KEY POINTS:
Name: Robyn Toomath.
Job: Endocrinologist, physician and clinical director at Wellington Hospital and spokesperson for Fight the Obesity Epidemic.
Age: 52.
Working hours: About 55.
Salary: Standard rate for senior clinician/clinical director, FOE role is voluntary.
Qualifications: BSc, MB ChB, FRACP
Describe your hospital and FOE roles.
FOE grew out of my hospital work. I trained as a diabetologist, then worked as a consultant endocrinologist and general physician. As time went on, I felt as if there was only this tiny number of people coming to see me through the hospital's diabetes clinic, whereas there was a increasing number of people with diabetes "out there" in society.
That made me feel we had to deal with it in a different way, to stem the tide further.
I am dedicated to public hospital medicine and I still work as an endocrinologist, looking after people on the acute medical roster. I also work as a clinical director, as a manager keen to solve hard problems like how to keep a hospital afloat with not enough staff and not enough money and an increasing number of patients.
Around 2000, I was president of the NZ Society for the Study of Diabetes and decided to use my term to advance the cause with regards to preventing obesity.
I was at a World Health Organisation and International Diabetes Federation meeting in Kuala Lumpur with Diabetes NZ CEO Sarah Thomson and I was telling her about my desire to do something about obesity.
Also at the conference was Boyd Swinburn, who had trained as a diabetes specialist and became involved in diabetes prevention with his work for the National Heart Foundation.
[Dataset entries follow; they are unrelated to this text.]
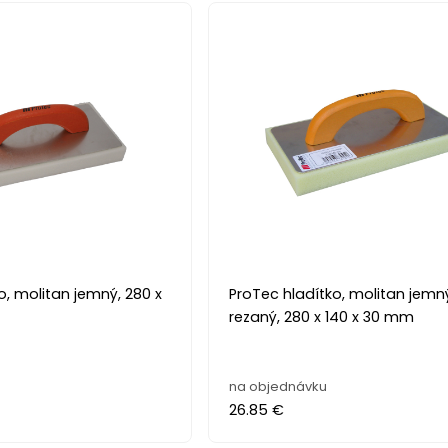
o, molitan jemný, 280 x
ProTec hladítko, molitan jemn
rezaný, 280 x 140 x 30 mm
s
na objednávku
26.85 €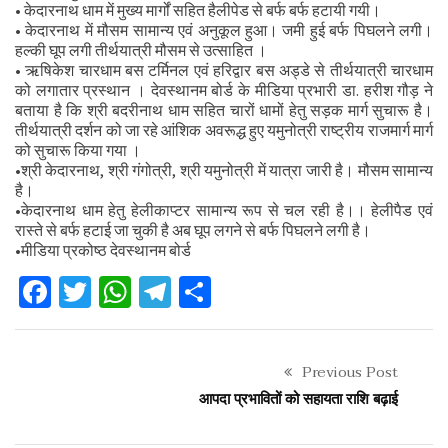
• केदारनाथ धाम में मुख्य मार्गों सहित हैलीपेड से बर्फ बर्फ हटायी गयी।
• केदारनाथ में मौसम सामान्य एवं अनुकूल हुआ। जमी हुई बर्फ पिघलने लगी।
हल्की घूप लगी तीर्थयात्री मौसम से उत्साहित ।
• ऋषिकेश चारधाम बस टर्मिनल एवं हरिद्वार बस अड्डे से तीर्थयात्री चारधाम
को लगातार प्रस्थान । देवस्थानम बोर्ड के मीडिया प्रभारी डा. हरीश गौड़ ने
बताया है कि श्री बदरीनाथ धाम सहित चारों धामों हेतु सड़क मार्ग सुचारू है।
तीर्थयात्री दर्शन को जा रहे आंशिक अवरूद्ध हुए यमुनोत्री राष्ट्रीय राजमार्ग मार्ग
को सुचारू किया गया ।
•श्री केदारनाथ, श्री गंगोत्री, श्री यमुनोत्री में यात्रा जारी है। मौसम सामान्य
है।
•केदारनाथ धाम हेतु हेलीकाप्टर सामान्य रूप से चल रही है।। हेलीपैड एवं
रास्ते से बर्फ हटाई जा चुकी है अब घूप लगने से बर्फ पिघलने लगी है।
•मीडिया प्रकोष्ठ देवस्थानम बोर्ड
Facebook
Twitter
WhatsApp
Telegram
Share
Previous Post
आपदा प्रभावितों को सहायता राशि बढ़ाई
By that time, he was working in Melbourne, so we asked his advice and he said to form an advocacy group. So Sarah and I formed FOE. I realised that if you wanted to make a difference, you had to get out in the public arena and grab people's attention.
What skills and qualities are required?
I think what I bought across to FOE from my hospital work was credibility and the ability to make overweight people realise that I am an ally campaigning on their behalf.
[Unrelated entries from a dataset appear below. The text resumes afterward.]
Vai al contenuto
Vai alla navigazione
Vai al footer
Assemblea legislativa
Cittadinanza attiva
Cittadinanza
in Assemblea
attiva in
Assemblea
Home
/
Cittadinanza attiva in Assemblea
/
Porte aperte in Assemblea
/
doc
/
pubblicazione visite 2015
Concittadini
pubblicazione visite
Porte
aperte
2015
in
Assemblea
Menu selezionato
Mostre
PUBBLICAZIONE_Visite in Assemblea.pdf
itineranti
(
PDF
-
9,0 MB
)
I hope I have managed to convey empathy for people with obesity and type 2 diabetes.
The characteristics you need to be a spokesperson for an advocacy group are to be thick-skinned and prepared to do things on the hoof a lot, quick and responsive.
You have been with FOE since 2001. What have you achieved?
At the beginning, our goal was to raise public awareness of the health risks associated with obesity, with a view to bringing about changes that would reduce child obesity and child diabetes.
We had a petition and asked for advertising of junk food on TV to be restricted, for sale of junk food in schools to be restricted and for a health select committee inquiry into obesity. Before we had wrapped up the petition, the inquiry was announced.
If you look on our website, you will see a Slane cartoon.
It does reflect a possible sea change, there are the food Nazis and the food producers just trying to make a buck. There is some understanding that we do need to protect the community from these rapacious marketing influences.
What is the main barrier in the "fight against obesity"? There has to be a tipping point where there is a general community understanding that personal responsibility is not the answer.
The idea that you can be a fat person and turn into a thin person is insane because whether we are at the thin or the fat end of the spectrum is determined genetically. But, during the past 20 years, obesity rates have been blown out of the water because there has been intensive marketing of energy dense food and a complete change in the way the majority of people eat.
Everybody who is fat is desperate to be thin.
What people don't understand is that if you are hard-wired to seek out food, then you have to have it. We have to make sure that if people make the effort to walk to work, they don't pass giant billboards advertising junk food, see ads plastered across buses ... that food isn't gigantic in size and energy dense.
If you wanted, you could legislate against it.
You could say you're not going to have gigantic billboards promoting food that nobody in their right minds wants to eat - energy-dense, nutrient-poor, which junk foods are. Especially for parents of overweight and obese children, it can all be too hard.
What do you want to be doing in five years?
I still love clinical medicine in hospitals. It is tremendously rewarding.
And I would like to still be in my hospital management function, trying to keep the ship afloat.
I would love to think FOE had sufficient momentum to leave it to other people.